In the copy of these records, include no pictures and change nothing else.

▶ **Source data**
+ + +

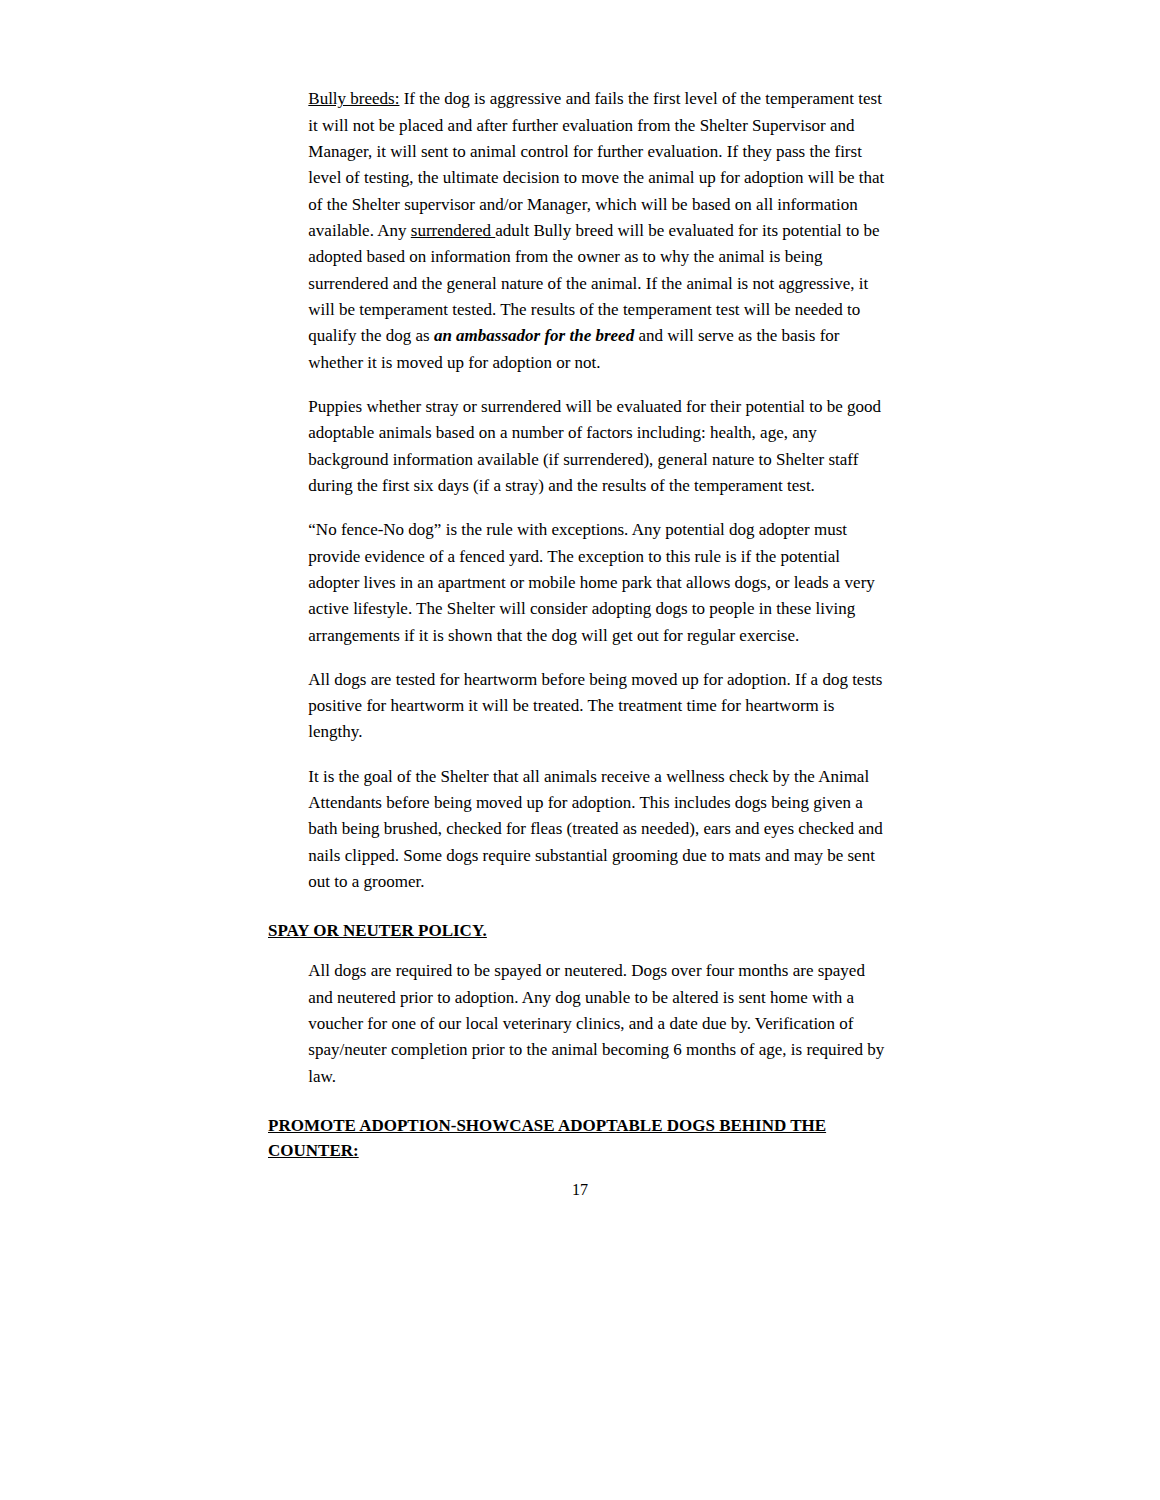Bully breeds: If the dog is aggressive and fails the first level of the temperament test it will not be placed and after further evaluation from the Shelter Supervisor and Manager, it will sent to animal control for further evaluation. If they pass the first level of testing, the ultimate decision to move the animal up for adoption will be that of the Shelter supervisor and/or Manager, which will be based on all information available. Any surrendered adult Bully breed will be evaluated for its potential to be adopted based on information from the owner as to why the animal is being surrendered and the general nature of the animal. If the animal is not aggressive, it will be temperament tested. The results of the temperament test will be needed to qualify the dog as an ambassador for the breed and will serve as the basis for whether it is moved up for adoption or not.
Puppies whether stray or surrendered will be evaluated for their potential to be good adoptable animals based on a number of factors including: health, age, any background information available (if surrendered), general nature to Shelter staff during the first six days (if a stray) and the results of the temperament test.
“No fence-No dog” is the rule with exceptions. Any potential dog adopter must provide evidence of a fenced yard. The exception to this rule is if the potential adopter lives in an apartment or mobile home park that allows dogs, or leads a very active lifestyle. The Shelter will consider adopting dogs to people in these living arrangements if it is shown that the dog will get out for regular exercise.
All dogs are tested for heartworm before being moved up for adoption. If a dog tests positive for heartworm it will be treated. The treatment time for heartworm is lengthy.
It is the goal of the Shelter that all animals receive a wellness check by the Animal Attendants before being moved up for adoption. This includes dogs being given a bath being brushed, checked for fleas (treated as needed), ears and eyes checked and nails clipped. Some dogs require substantial grooming due to mats and may be sent out to a groomer.
SPAY OR NEUTER POLICY.
All dogs are required to be spayed or neutered. Dogs over four months are spayed and neutered prior to adoption. Any dog unable to be altered is sent home with a voucher for one of our local veterinary clinics, and a date due by. Verification of spay/neuter completion prior to the animal becoming 6 months of age, is required by law.
PROMOTE ADOPTION-SHOWCASE ADOPTABLE DOGS BEHIND THE COUNTER:
17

+ + +

▶ **Answer to this problem**
Bully breeds: If the dog is aggressive and fails the first level of the temperament test it will not be placed and after further evaluation from the Shelter Supervisor and Manager, it will sent to animal control for further evaluation. If they pass the first level of testing, the ultimate decision to move the animal up for adoption will be that of the Shelter supervisor and/or Manager, which will be based on all information available. Any surrendered adult Bully breed will be evaluated for its potential to be adopted based on information from the owner as to why the animal is being surrendered and the general nature of the animal. If the animal is not aggressive, it will be temperament tested. The results of the temperament test will be needed to qualify the dog as an ambassador for the breed and will serve as the basis for whether it is moved up for adoption or not.
Puppies whether stray or surrendered will be evaluated for their potential to be good adoptable animals based on a number of factors including: health, age, any background information available (if surrendered), general nature to Shelter staff during the first six days (if a stray) and the results of the temperament test.
“No fence-No dog” is the rule with exceptions. Any potential dog adopter must provide evidence of a fenced yard. The exception to this rule is if the potential adopter lives in an apartment or mobile home park that allows dogs, or leads a very active lifestyle. The Shelter will consider adopting dogs to people in these living arrangements if it is shown that the dog will get out for regular exercise.
All dogs are tested for heartworm before being moved up for adoption. If a dog tests positive for heartworm it will be treated. The treatment time for heartworm is lengthy.
It is the goal of the Shelter that all animals receive a wellness check by the Animal Attendants before being moved up for adoption. This includes dogs being given a bath being brushed, checked for fleas (treated as needed), ears and eyes checked and nails clipped. Some dogs require substantial grooming due to mats and may be sent out to a groomer.
SPAY OR NEUTER POLICY.
All dogs are required to be spayed or neutered. Dogs over four months are spayed and neutered prior to adoption. Any dog unable to be altered is sent home with a voucher for one of our local veterinary clinics, and a date due by. Verification of spay/neuter completion prior to the animal becoming 6 months of age, is required by law.
PROMOTE ADOPTION-SHOWCASE ADOPTABLE DOGS BEHIND THE COUNTER:
17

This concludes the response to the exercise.